You know—to make sense of the world.
I only realized this because I’ve been intentionally getting to know God recently by reading the Bible, praying, and watching Dewayne Noel’s (who started Dry Creek Wrangler School) Tack Room Bible Talk, along with Jordan Peterson’s Biblical Series.
And with some of this newfound knowledge (if that’s what you’d call it) has come an early-stage awareness of life’s interconnected beauty.
I may have noticed it before, but only in fragments.
This whole newsletter thing is my attempt to “write my way through life,” clarifying what doesn’t make sense, getting to know myself, resolving my frustrations, etc. But what I’m really doing is working to understand how the world works, piecing together my conception of and relationship with what I realize more and more each day is a divine masterpiece.
Each attempt—via journaling or an effort to understand a concept that doesn’t make sense—is one step closer to the Truth (emphasis on the capital T). But the more the picture is revealed to me, the more clear it becomes that I will never fully know what’s going on. As in, what life is.
And so, I wonder, how could a human know God?
But I think that’s not the point because one needn’t completely understand every atom of someone’s being in order to have a friendship or even an intimate relationship with them. In fact, it is impossible to totally know someone, just like it must be impossible for us to totally know God.
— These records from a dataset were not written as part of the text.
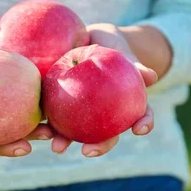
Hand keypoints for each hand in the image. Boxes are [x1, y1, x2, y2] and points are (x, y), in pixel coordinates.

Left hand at [51, 23, 157, 157]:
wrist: (87, 38)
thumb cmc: (110, 45)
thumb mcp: (121, 50)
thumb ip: (133, 63)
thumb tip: (151, 76)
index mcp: (127, 105)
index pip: (139, 116)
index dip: (143, 124)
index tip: (139, 130)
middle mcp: (107, 115)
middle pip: (106, 135)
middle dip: (99, 146)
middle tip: (88, 151)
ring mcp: (84, 114)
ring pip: (78, 132)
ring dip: (68, 142)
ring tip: (57, 148)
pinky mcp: (62, 107)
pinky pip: (55, 116)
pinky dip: (47, 124)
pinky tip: (39, 128)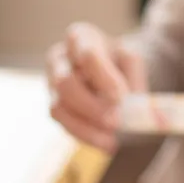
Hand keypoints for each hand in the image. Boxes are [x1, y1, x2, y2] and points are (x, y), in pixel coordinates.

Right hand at [46, 22, 146, 151]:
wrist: (109, 68)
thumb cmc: (118, 60)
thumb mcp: (131, 60)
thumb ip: (132, 79)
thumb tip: (131, 108)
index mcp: (80, 37)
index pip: (87, 54)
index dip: (104, 78)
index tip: (120, 98)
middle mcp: (59, 58)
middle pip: (65, 83)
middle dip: (91, 106)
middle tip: (116, 122)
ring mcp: (51, 83)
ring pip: (59, 107)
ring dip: (86, 126)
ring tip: (113, 140)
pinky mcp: (54, 106)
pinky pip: (63, 123)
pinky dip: (85, 136)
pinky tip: (107, 145)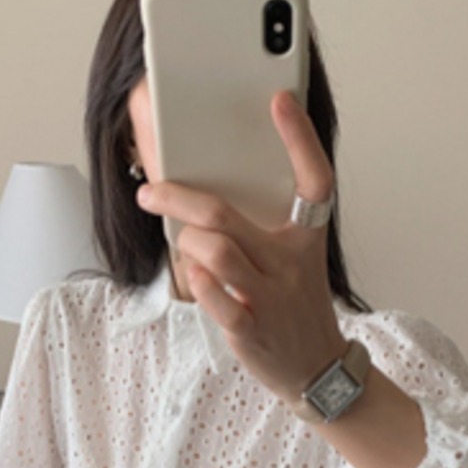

It seems, then, that our task in getting to know God is more of a journey without any single destination. But still, at what point do we have a relationship with God? At what point—many, including myself, may wonder—are we let into Heaven? You know? At what point does someone move from simply another human being in your vicinity to a peer to a friend? Where is the line? Is there a line? How could there be?
It is kind of a funny concept . . . Perhaps humans, for their desire to compartmentalize things like to be able to draw lines and become frustrated when they can’t, and therefore reject those things around which their fleshy selves cannot put in a box.